I believe there are a lot of questions about the evidence as it was presented at trial. As a documentary filmmaker, it is not my role to proclaim his guilt or his innocence. It is my role to look at all of the facts and try to present them for the audience. And I want audiences to come to that determination. I know that some audiences might think he’s guilty and some audiences might think he’s innocent. Some audiences might believe some of this new evidence and some of them might not. I’m trying to be the vehicle for bringing all this information to the audience. No one talked about all of the aspects of this case. No, one’s heard all of the aspects of this case. So that’s how I view my role: presenting all of this and allowing people to make their own decisions.
The facts in the documentary and the way they’re presented do seem to make Daniel’s case, though. So what do your facts say if, if you, as a filmmaker, don’t say it?
Well, I think the facts say that there needs to be a new hearing and that Daniel deserves a new hearing. I want people to experience the revelations of that information for themselves. But I do think that there’s a number of items. You know, there’s a question about the bullet hole in the shirt, which was not found during the autopsy before James Jordan was identified, when he was only identified as a John DOE.
At that point, they did not find a bullet hole in the chest area of the shirt. When the shirt shows up at trial, there’s a bullet hole. And not only is there a bullet hole, there’s a bullet hole that has gunshot residue on it. I think it’s questionable that gunshot residue could maintain being in the water for two weeks and still show up on a shirt, on a bullet hole. The shirt also had disappeared for a period of time from the evidence room in the process. So there’s questions there. There’s questions about the blood evidence. You know, the blood evidence was dated at trial, as an opinion, not as scientific fact. The test results were inconclusive, but the blood expert from this state Bureau of Investigation at the time made an opinion that that was blood.

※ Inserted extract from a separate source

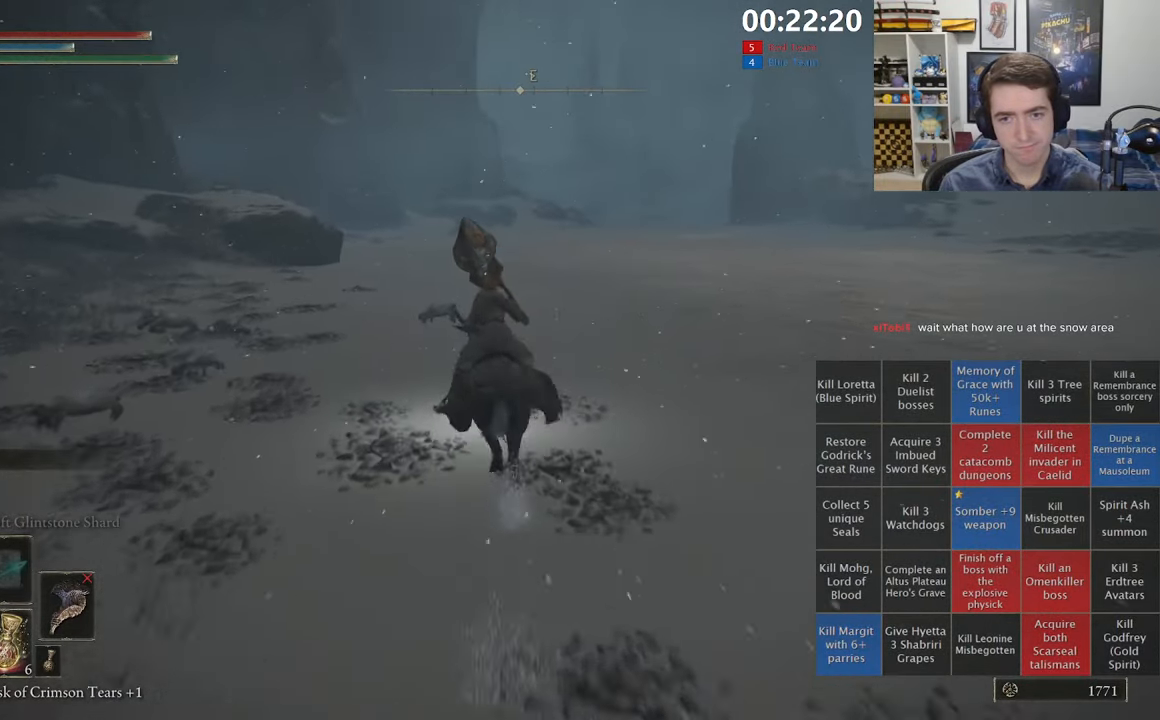
{"dt_ms": 500, "buttons": [], "left_stick": "up", "right_stick": "center", "events": [[150, "right_stick", "left"], [267, "right_stick", "center"]]}
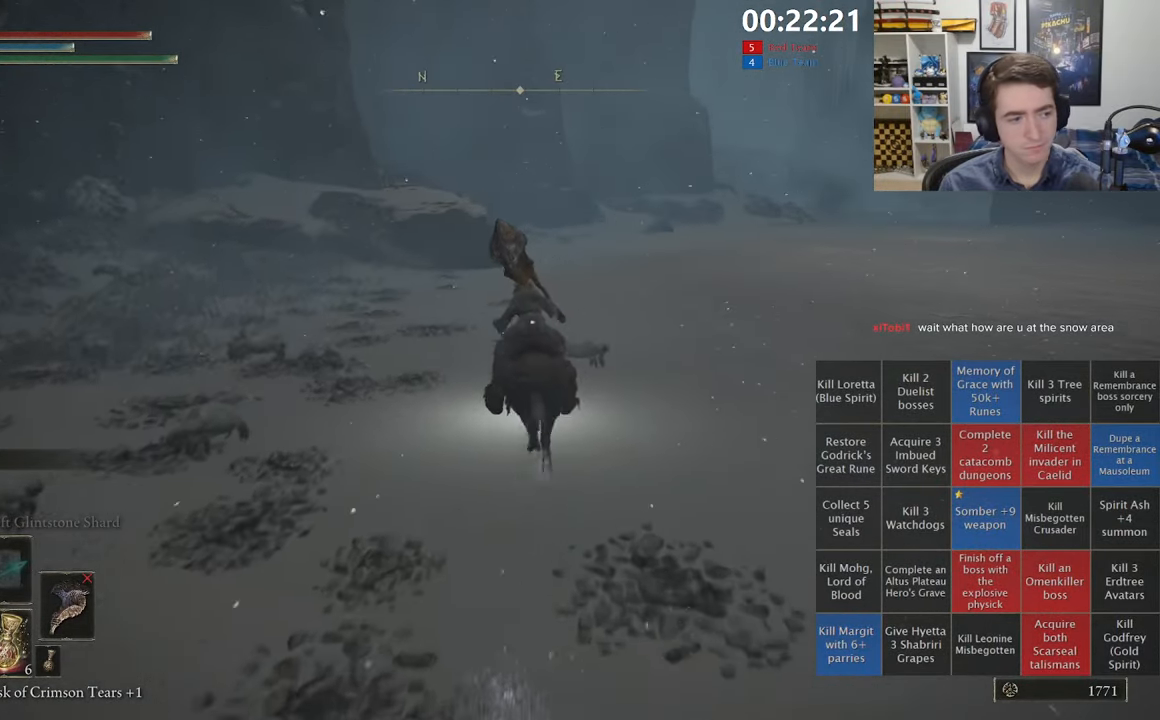
{"dt_ms": 500, "buttons": [], "left_stick": "up", "right_stick": "center", "events": []}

Now legally in our court system, you can not make that statement as an opinion. So if you look at the facts and those facts, those are two of a number of items that we delve into, but those two facts cause questions. Well, then it needs to be looked at again. It needs to be put in front of what our court system allows, and Daniel and his legal team need to be given the opportunity to present that evidence to the court. That’s what the facts say to me: that they were not presented properly at the beginning during this trial in 1996.
Systemic racism in Robeson County is a major throughline in the documentary. What did you learn about race and racism as a white filmmaker digging into this case that you didn’t know before?
Having grown up in North Carolina at that period of time and seeing a lot of this with my own eyes, I would say I probably didn’t recognize how much of it I was surrounded by and that I witnessed myself until I was kind of removed and had gone to college in New York. Racism in the South at that period of time was pervasive. You didn’t fully understand it. Confederate flags were everywhere. You know what I mean? You don’t think about it because it was pervasive.
So I took all of those memories with me in trying to tell a story about this period of time. I understand that my shared experience is not necessarily the shared experience of those in the story, but I have to look at every individual, whether they’re perceived as a good guy or a bad guy, as a human being. When you’re doing a documentary and these are real people’s lives, you have to create it with a great degree of care.
This series is ultimately about flawed systems that have permeated all aspects of our culture for far too long. And that’s what I want people to look at in this series and say, this was almost 30 years ago yet we’re still grappling and fighting these same issues now. It’s a sobering reminder of how far we have to go. Those are the things I carried with me in making this series. And I think when you do that, and combine that with the actual, factual history of the place and what surrounded this case, that’s what allows you to have a deeper understanding of the story we’re telling.
This interview has been edited and condensed for clarity.